• Text to read:
§ §
18.1: Using Base-Ten Diagrams to Calculate Quotients (5 minutes)
Prior to grade 6, students have solved division problems using their understanding of place value and the idea of creating equal-size groups. This warm-up relies on those concepts to prepare students for more-abstract work in later lessons. The divisor and dividend are chosen so that the hundreds in the dividend can be partitioned into equal groups but the tens cannot. The quotient, however, is a whole number. The key ideas that would enable students to ultimately divide a decimal by a decimal are present in this example:
- A number can be decomposed to make the division convenient, e.g., 372 can be viewed as 300 + 60 + 12.
- Place value, expressed in the form of base-ten diagrams, plays a very important role in division.
§ §
• Instructions for the task: Continue the lesson notes on dividing with base-ten diagrams, picking up right after their final sentence.

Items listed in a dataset
§ §
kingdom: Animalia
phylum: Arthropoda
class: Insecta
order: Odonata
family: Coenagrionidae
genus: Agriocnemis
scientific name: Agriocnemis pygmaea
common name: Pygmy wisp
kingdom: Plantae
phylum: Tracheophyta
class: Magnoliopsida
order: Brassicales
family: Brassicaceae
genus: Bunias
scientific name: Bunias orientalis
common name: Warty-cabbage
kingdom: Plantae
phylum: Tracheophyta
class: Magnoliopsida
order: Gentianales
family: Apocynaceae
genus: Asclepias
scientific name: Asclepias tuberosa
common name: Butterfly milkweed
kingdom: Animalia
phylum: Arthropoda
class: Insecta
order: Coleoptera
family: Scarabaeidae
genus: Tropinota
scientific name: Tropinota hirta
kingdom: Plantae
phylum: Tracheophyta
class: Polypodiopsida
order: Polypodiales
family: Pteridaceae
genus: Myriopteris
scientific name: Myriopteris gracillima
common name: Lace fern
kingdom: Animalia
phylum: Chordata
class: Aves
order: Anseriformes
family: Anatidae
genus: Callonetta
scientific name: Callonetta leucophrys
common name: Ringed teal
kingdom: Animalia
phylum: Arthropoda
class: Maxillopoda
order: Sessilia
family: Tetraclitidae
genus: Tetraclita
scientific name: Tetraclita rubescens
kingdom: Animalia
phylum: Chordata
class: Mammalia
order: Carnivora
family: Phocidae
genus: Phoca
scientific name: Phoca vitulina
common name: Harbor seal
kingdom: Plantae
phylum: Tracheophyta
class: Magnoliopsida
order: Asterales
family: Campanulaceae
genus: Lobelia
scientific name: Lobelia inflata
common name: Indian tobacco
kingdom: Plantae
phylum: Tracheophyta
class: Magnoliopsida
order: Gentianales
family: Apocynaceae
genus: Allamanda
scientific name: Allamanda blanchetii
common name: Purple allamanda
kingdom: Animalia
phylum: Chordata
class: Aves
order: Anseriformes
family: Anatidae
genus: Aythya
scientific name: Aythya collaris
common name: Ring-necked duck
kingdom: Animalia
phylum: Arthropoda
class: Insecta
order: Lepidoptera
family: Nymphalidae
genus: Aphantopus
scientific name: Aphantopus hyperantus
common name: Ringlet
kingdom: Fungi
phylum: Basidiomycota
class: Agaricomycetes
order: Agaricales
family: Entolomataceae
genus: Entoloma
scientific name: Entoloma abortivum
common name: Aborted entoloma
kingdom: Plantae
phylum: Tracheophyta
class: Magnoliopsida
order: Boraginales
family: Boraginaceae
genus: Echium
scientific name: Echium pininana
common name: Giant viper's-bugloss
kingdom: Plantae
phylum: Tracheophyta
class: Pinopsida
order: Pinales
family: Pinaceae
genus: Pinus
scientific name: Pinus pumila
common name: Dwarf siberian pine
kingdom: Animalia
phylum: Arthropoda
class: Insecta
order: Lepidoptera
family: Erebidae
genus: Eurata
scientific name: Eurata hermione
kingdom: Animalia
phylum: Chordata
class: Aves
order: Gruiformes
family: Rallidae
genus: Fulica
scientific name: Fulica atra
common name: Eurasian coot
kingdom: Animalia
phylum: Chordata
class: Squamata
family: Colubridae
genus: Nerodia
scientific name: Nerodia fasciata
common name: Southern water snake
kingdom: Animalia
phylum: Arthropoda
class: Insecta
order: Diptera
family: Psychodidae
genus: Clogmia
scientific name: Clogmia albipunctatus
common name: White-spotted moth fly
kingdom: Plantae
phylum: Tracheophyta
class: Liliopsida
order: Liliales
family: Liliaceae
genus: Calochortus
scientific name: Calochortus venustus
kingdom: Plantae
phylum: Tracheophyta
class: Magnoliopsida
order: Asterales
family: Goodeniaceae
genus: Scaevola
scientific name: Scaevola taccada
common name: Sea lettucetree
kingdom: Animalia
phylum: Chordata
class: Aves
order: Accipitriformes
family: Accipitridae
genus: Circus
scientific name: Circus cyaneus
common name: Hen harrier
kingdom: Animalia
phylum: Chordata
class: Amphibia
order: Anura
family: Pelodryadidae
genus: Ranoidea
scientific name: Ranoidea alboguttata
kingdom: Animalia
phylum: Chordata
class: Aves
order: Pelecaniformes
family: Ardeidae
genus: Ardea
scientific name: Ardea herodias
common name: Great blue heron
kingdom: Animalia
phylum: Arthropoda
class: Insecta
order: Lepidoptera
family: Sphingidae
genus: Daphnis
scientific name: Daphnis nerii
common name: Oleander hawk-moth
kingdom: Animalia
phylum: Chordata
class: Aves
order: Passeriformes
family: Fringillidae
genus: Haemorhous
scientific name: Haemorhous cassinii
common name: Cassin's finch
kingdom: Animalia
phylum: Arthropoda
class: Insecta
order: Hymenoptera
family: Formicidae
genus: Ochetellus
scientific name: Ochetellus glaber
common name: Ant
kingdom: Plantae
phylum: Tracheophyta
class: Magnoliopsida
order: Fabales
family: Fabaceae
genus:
§ §
• Output of the task:
Arrange students in groups of 2. Display Elena’s method for all to see and use as a reference. Give students 1 minute of quiet think time and 2 minutes to discuss with a partner. Follow with a whole-class discussion.
Elena used base-ten diagrams to find \(372 \div 3\). She started by representing 372.
She made 3 groups, each with 1 hundred. Then, she put the tens and ones in each of the 3 groups. Here is her diagram for \(372 \div 3\).Discuss with a partner:
- Elena’s diagram for 372 has 7 tens. The one for \(372 \div 3\) has only 6 tens. Why?
- Where did the extra ones (small squares) come from?
If students have difficulty making sense of Elena’s method, consider demonstrating her process with actual base-ten blocks or paper cutouts.
Highlight Elena’s process of separating base-ten units into equal groups. Discuss:
- Which base-ten unit(s) did Elena unbundle or break up? (She unbundled a tens unit.)
- Why? What did unbundling accomplish? (She had only 1 ten left and there are 3 equal groups. Unbundling as smaller units made it possible to place the 1 ten in the 3 groups.)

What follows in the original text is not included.